Had the worst happened and I lost my job, while at the same time my portfolio was down 30%, the last thing I wanted to be forced to do would have been selling off investments at a loss at the bottom of the market. That $10,000 was a critical safety net. Had I not had a reserve of emergency cash ready to go, I could have easily missed out on 60+% gains that the market rebounded in the months that followed that dip. 

The S&P 500 rcovered more than 110% from the COVID-19 crash to peak in fewer than two years.

How did I pick $10,000? Arbitrarily. It’s the number that felt right for me that would give me about 3-6 months of runway to figure out my situation before having to seriously consider drastic actions such as liquidating my investments just to put food on the table.
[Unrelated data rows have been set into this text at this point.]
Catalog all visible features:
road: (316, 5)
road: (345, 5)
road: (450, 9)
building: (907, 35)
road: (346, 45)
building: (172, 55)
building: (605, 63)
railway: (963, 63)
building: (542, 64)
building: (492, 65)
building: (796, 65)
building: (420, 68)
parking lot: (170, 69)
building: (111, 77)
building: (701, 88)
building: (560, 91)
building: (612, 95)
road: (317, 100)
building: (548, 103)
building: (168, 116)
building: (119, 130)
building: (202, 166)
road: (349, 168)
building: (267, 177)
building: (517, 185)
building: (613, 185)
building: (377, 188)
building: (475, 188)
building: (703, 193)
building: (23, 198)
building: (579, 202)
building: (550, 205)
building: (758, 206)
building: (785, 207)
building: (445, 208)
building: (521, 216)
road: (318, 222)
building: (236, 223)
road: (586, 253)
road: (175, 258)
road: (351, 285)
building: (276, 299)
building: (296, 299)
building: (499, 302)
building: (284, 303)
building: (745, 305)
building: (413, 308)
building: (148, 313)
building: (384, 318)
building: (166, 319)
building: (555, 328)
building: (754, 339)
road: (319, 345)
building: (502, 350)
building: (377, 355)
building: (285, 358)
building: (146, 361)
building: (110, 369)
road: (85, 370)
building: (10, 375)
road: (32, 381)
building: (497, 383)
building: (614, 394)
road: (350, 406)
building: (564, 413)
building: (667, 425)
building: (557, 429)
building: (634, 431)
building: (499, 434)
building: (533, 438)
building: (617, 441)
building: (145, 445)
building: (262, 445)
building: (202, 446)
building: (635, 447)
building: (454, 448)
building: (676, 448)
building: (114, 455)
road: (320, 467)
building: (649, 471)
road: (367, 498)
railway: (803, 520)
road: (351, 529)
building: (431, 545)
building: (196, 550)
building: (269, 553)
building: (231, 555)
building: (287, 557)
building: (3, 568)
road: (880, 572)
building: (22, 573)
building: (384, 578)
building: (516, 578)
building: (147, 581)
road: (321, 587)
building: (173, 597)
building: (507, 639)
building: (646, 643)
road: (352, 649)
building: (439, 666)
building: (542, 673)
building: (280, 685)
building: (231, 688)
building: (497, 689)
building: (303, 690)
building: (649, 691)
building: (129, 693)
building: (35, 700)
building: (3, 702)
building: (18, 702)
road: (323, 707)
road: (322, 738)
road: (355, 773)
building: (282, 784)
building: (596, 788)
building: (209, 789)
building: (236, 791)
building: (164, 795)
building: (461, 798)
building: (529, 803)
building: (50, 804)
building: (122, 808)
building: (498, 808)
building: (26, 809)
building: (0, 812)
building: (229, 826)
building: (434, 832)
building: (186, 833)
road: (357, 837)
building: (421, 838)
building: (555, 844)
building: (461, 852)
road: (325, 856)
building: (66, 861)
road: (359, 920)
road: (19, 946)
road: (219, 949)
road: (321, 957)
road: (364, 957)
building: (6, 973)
Level 6: Max your Roth IRA Contribution

Make the maximum contribution you can make to your Roth IRA. You want to open your Roth and get your first contribution in there as early as possible so that the withdraw clock starts. Especially if a Roth Ladder is something you want to consider in the future. There’s a limit of $6,500 (as of 2023) and you can’t catch up on this until you’re old. This should be your next priority to max out.
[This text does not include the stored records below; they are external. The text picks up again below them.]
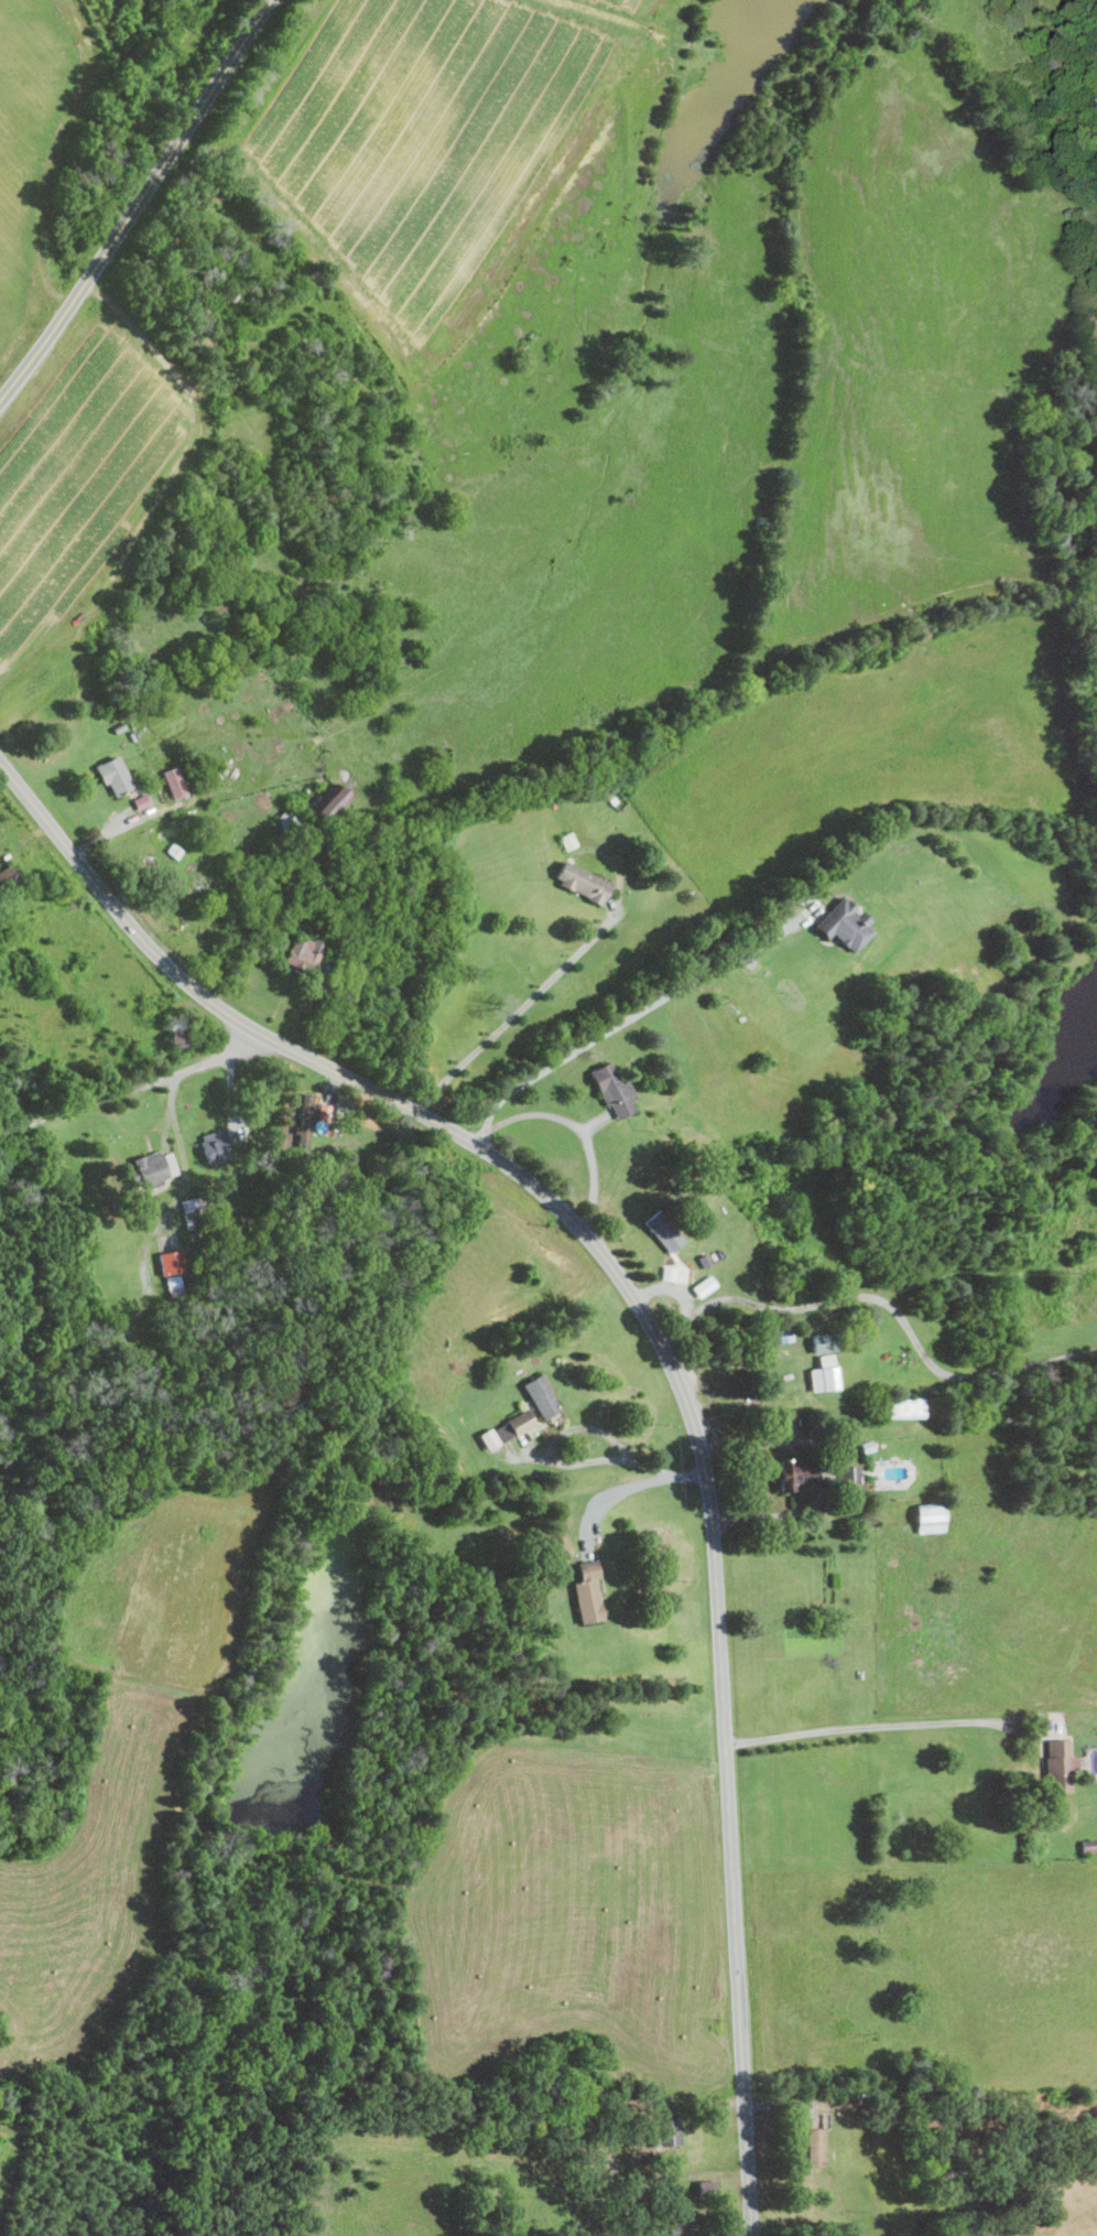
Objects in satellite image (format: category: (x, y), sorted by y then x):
road: (138, 203)
building: (113, 775)
building: (174, 782)
building: (141, 801)
building: (327, 803)
building: (568, 841)
building: (582, 882)
building: (846, 924)
building: (301, 953)
road: (514, 1013)
road: (619, 1025)
building: (178, 1039)
road: (133, 1090)
building: (614, 1090)
building: (308, 1109)
building: (324, 1111)
road: (583, 1136)
building: (216, 1146)
building: (154, 1168)
road: (185, 1171)
building: (664, 1231)
building: (172, 1272)
building: (704, 1286)
road: (880, 1301)
building: (823, 1341)
road: (661, 1346)
building: (824, 1373)
building: (541, 1396)
building: (906, 1406)
building: (507, 1428)
road: (555, 1461)
road: (835, 1463)
building: (795, 1471)
building: (851, 1473)
road: (685, 1477)
road: (610, 1495)
building: (930, 1517)
building: (588, 1591)
road: (924, 1722)
building: (1061, 1764)
building: (670, 2130)
road: (627, 2140)
building: (816, 2146)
Level 7: Max your Series I-Bond

Similar to the Roth, there is an annual limit of $10,000 for Series I Bonds from the US Government. You can’t catch up so make sure that you get your money into this fund bucket each and every year that you can while working at this level. I’m not a big fan of bonds, but the nice thing about these bonds specifically is that they are adjusted for inflation. That is huge! You won’t build your wealth snowball by investing in I-Bonds, but you won’t lose money to the inevitable erosion of inflation either. This makes for an excellent secondary backup to your cash reserves after 5 years when you can withdraw your funds without penalty.

Level 8: Maximize 401k Contributions of Pre-Tax + Roth

The mix between Pre-Tax deferral and Roth contributions is up to you. I’m doing nearly a 50/50 split because I want the tax advantages of deferral, but I am also planning to do a backdoor conversion of the Roth funds and withdraw my contributions before retirement age. You do what you think best, but make sure you maximize your contribution, nonetheless. The combined contribution limit $22,500 as of 2023.

If you’re lucky enough to have a 401k plan that allows for After-Tax contributions, take advantage of this if it makes sense with your plan. And if your 401k plan does not After-Tax contributions, call your 401k plan administrator at your employer and ask them to consider adding this feature.

Level X: Invest, Options Wheel, Real-Estate

When you reach level X, and have maxed out all retirement and savings vehicles at your disposal, it’s time to have fun! What you do with your extra money now is up to you and what you know best. Still invest this money with intention and purpose. This money is not to spend on a Tesla or some other waste of money. Instead, explore options of monetizing something that you love doing in life. Something that you would do even without being paid. For me, right now I really love investing and turning the Options Wheel. I probably won’t love it forever, and that’s okay. But for now, in this present moment, it is an activity that I enjoy putting my mind to exploring and doing. And hey! I make a nice flow of cash on the side. That’s a win-win situation!

Look for your own win-win. Keep learning. Keep your mind open to new ideas and opportunities. Be ready and in a position to grasp good luck and fortune when it happens. You can create lucky situations because you manage your situation and move and adapt, every day, one day at a time.